From Josh Marshall:
Think of the president as a failed or deadbeat entrepreneur (again, not such a stretch) who's already lost his investors a ton of money. He goes back to them and says, 'Okay, fine. You think I'm a moron and a screw-up who lost you guys a ton of money. Fine. But do you really want to finally, totally, conclusively kiss that $300 billion goodbye. You wanna just totally call it quits? Admit it's a total loss? What about giving me just another $10 billion and maybe somehow I'll actually pull this off?..."
In this way, paradoxically, the very magnitude of the president's failure has become his tacit ally. It's just such a big thing to come to grips with. And reinvesting in the president's folly, even after any hope of recouping the money is gone, carries the critical fringe benefit of sustaining our own collective and increasing threadbare denial.
But President Bush's interests are not the same as the country's.
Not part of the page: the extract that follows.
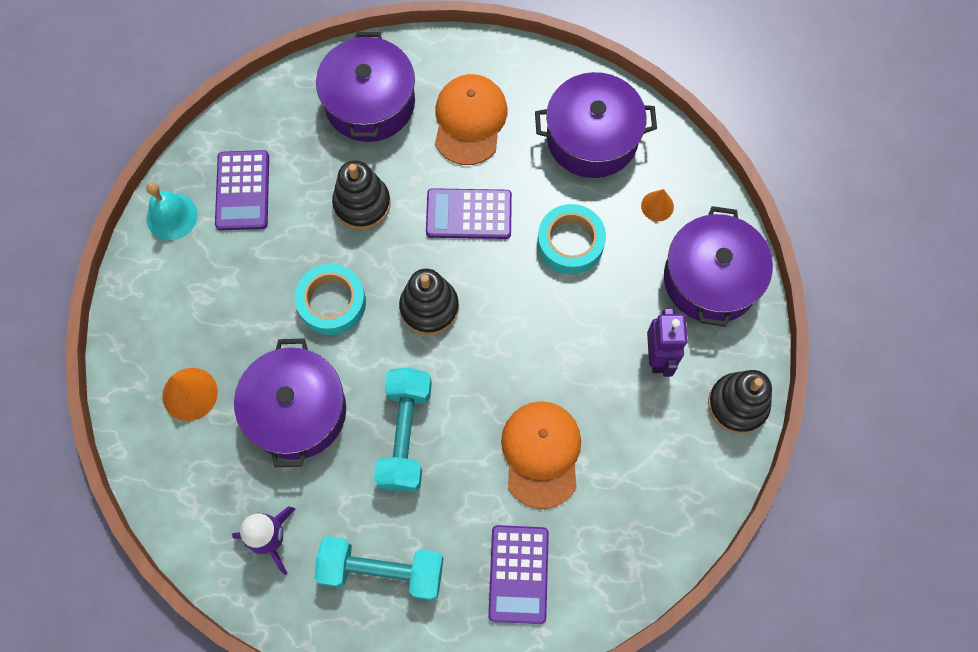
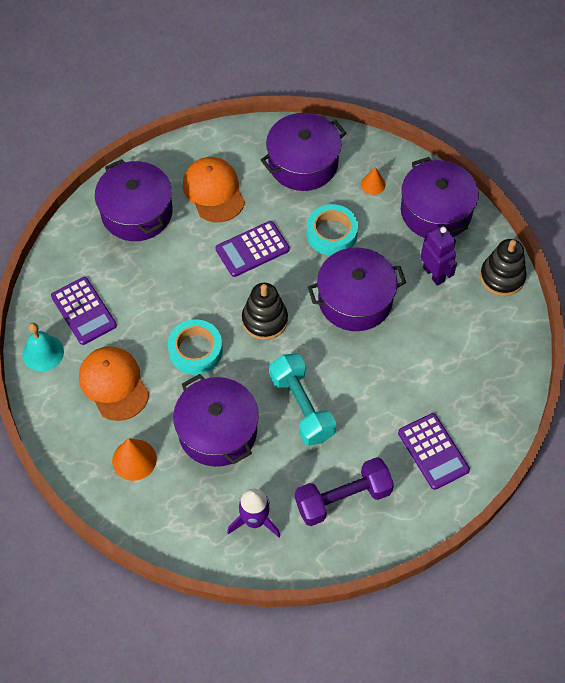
camera: 30 degrees left, 10 degrees down
(362, 204) = (174, 278): black stacking toy -> none
(382, 570) = (343, 498): turquoise dumbbell -> purple dumbbell
(541, 454) = (399, 371): orange cap -> orange cap (114, 384)
(546, 339) = (355, 300): none -> purple pot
He's maxed out, in for 100%. If Iraq is a failure, a mistake, then the same words will be written right after his name in the history books. A country, though, can take missteps and mistakes, course corrections and dead ends, and move on. We've done it before and we'll do it again.
But President Bush can't and won't withdraw from Iraq because when he does, under the current conditions, he'll sign the epitaph, the historical death warrant for his presidency. Unlike in the past there are no family friends to pawn the failure off on and let them take the loss. It's all his. So he'll keep kicking the can down the road forever.